About half of Nassau County’s officers earn over $200,000 a year, with “separation pay” averaging another $200,000, sometimes hitting $500,000. Pensions average $100,000. All this, for patrolling one of the safest areas in the nation if not the world.

And now, the Nassau County government, itself merely a pension and benefit extortion scheme that provides sundry municipal services as a side hustle, has to sing for its supper if it wants “friends” and campaign contributions. I mean, how often do you get to bribe the counterparty you’re negotiating with?

Perfectly legal, darling.

But a terrible thing happened along the way: a nine-minute snuff film showing the final moments of George Floyd’s life was flashed around the world, and there were calls for reform.

There’s a lot of dirty stuff that’s gone down in the county when it comes to how law enforcement engages with minority communities that doesn’t make headlines. Like a lot that goes on here, either you know or you don’t. But it’s always been there. The Floyd incident, almost providentially, provided a pretext to deal with it.

So when it came to a police reform plan, the county executive politely listened to representatives of the communities most likely to be affected.

And then blew them off.

Three county legislators, none of them white, voted against the plan.
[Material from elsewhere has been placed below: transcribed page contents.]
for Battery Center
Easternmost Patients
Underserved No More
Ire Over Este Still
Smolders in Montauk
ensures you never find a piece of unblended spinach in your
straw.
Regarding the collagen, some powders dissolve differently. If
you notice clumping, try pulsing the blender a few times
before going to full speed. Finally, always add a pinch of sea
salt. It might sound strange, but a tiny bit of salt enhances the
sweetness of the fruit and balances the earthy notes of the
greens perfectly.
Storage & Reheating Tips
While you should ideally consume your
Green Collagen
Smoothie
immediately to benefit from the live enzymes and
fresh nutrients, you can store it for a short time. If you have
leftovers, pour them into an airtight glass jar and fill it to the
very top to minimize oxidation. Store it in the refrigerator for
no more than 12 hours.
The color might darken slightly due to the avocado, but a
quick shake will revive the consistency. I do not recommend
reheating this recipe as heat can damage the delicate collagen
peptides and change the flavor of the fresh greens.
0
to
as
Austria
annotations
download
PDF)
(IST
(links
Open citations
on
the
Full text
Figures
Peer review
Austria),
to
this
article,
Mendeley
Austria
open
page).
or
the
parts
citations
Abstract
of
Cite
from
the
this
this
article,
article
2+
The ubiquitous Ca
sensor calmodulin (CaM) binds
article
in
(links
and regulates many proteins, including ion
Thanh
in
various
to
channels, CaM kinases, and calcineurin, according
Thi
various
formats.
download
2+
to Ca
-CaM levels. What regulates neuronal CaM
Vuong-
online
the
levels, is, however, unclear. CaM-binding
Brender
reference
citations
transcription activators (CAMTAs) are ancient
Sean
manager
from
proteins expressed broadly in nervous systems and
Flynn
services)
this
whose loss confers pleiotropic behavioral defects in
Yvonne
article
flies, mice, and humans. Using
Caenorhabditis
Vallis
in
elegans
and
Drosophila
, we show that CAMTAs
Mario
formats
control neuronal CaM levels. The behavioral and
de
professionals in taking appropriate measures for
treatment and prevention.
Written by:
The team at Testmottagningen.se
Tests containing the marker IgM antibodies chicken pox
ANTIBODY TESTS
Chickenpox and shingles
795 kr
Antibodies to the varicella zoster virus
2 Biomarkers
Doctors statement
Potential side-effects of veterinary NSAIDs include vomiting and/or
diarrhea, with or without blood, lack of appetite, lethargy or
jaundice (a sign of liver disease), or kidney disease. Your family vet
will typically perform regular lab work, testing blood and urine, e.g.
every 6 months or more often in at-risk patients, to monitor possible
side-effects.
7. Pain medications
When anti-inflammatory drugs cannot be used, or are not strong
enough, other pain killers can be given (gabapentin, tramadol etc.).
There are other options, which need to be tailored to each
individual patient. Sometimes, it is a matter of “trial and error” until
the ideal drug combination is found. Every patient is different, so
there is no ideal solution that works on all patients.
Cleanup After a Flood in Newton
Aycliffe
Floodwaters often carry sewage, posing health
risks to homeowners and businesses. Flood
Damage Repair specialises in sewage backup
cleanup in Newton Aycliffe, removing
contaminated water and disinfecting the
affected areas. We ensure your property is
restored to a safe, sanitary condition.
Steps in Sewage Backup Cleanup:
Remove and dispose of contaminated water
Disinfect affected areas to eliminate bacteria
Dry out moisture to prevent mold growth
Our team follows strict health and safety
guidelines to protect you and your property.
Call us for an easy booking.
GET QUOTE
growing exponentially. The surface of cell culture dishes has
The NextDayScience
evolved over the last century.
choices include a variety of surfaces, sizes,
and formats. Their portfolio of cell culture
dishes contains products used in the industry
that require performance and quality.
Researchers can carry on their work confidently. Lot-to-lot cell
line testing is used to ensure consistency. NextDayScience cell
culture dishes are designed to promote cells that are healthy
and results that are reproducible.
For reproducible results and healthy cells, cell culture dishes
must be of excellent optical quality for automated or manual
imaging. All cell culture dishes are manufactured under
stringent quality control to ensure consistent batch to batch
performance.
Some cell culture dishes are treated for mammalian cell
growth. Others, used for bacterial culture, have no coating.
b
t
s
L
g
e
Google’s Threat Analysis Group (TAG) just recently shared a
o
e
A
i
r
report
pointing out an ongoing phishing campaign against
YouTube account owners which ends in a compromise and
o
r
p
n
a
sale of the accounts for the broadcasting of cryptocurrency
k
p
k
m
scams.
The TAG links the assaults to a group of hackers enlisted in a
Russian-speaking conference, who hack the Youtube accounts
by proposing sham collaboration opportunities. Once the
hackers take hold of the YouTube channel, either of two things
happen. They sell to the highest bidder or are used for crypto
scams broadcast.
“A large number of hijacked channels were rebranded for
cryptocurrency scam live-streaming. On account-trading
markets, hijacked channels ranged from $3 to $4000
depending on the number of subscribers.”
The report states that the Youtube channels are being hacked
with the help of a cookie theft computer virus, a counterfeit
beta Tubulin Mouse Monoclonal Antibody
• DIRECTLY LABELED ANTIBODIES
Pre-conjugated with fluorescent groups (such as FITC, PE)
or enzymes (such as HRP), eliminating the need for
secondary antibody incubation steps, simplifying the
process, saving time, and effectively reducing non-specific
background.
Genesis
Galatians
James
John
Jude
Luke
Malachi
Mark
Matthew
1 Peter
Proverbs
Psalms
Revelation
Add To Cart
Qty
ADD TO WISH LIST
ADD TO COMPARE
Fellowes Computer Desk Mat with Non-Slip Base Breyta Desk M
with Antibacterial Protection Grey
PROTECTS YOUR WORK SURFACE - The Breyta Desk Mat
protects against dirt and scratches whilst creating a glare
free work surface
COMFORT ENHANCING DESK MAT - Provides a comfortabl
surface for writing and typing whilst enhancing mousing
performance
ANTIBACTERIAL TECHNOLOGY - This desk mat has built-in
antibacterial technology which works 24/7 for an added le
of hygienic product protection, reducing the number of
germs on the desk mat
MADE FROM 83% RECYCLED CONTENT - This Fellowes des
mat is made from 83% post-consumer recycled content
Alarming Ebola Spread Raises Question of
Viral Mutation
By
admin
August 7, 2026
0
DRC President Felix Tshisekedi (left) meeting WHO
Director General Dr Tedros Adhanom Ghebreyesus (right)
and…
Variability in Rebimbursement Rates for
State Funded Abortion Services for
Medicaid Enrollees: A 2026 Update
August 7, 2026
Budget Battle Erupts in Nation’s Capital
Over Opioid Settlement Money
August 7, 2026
Legislator Abrahams was always a team player. He went along with what the leadership wanted in a county where every road, every bridge overpass, every local zoning rule, every school district boundary was specifically designed for a single outcome. And he kept quiet about it all this time.

But this was too much. Members of his own leadership shoved Mr. Abrahams and the other two legislators not under the bus but to the back of it. And hard. Hard enough for them to go over the heads of the state party leader and the county executive to plead to the New York State attorney general for oversight.

Politically that is a seismic rift. Just as outrageous as the executive’s dismissive action, that’s how the PBA paid Mr. Abrahams back for his unqualified support of their profligacy.

Laura Curran’s spokesman was quoted as saying, “After hundreds of meetings and countless hours of input from community stakeholders, the Nassau Police Reform Plan passed the legislature in a bipartisan manner.”

Actually, not bipartisan. How many times have I told you there is no such thing as a Long Island Democrat? Moreover, Messrs. Jacobs and Curran must have known how the dissenting legislators felt about the plan, and they went ahead anyway.

Ralph Ellison has been dead for 27 years. Mr. Abrahams is still invisible. Maybe for not much longer.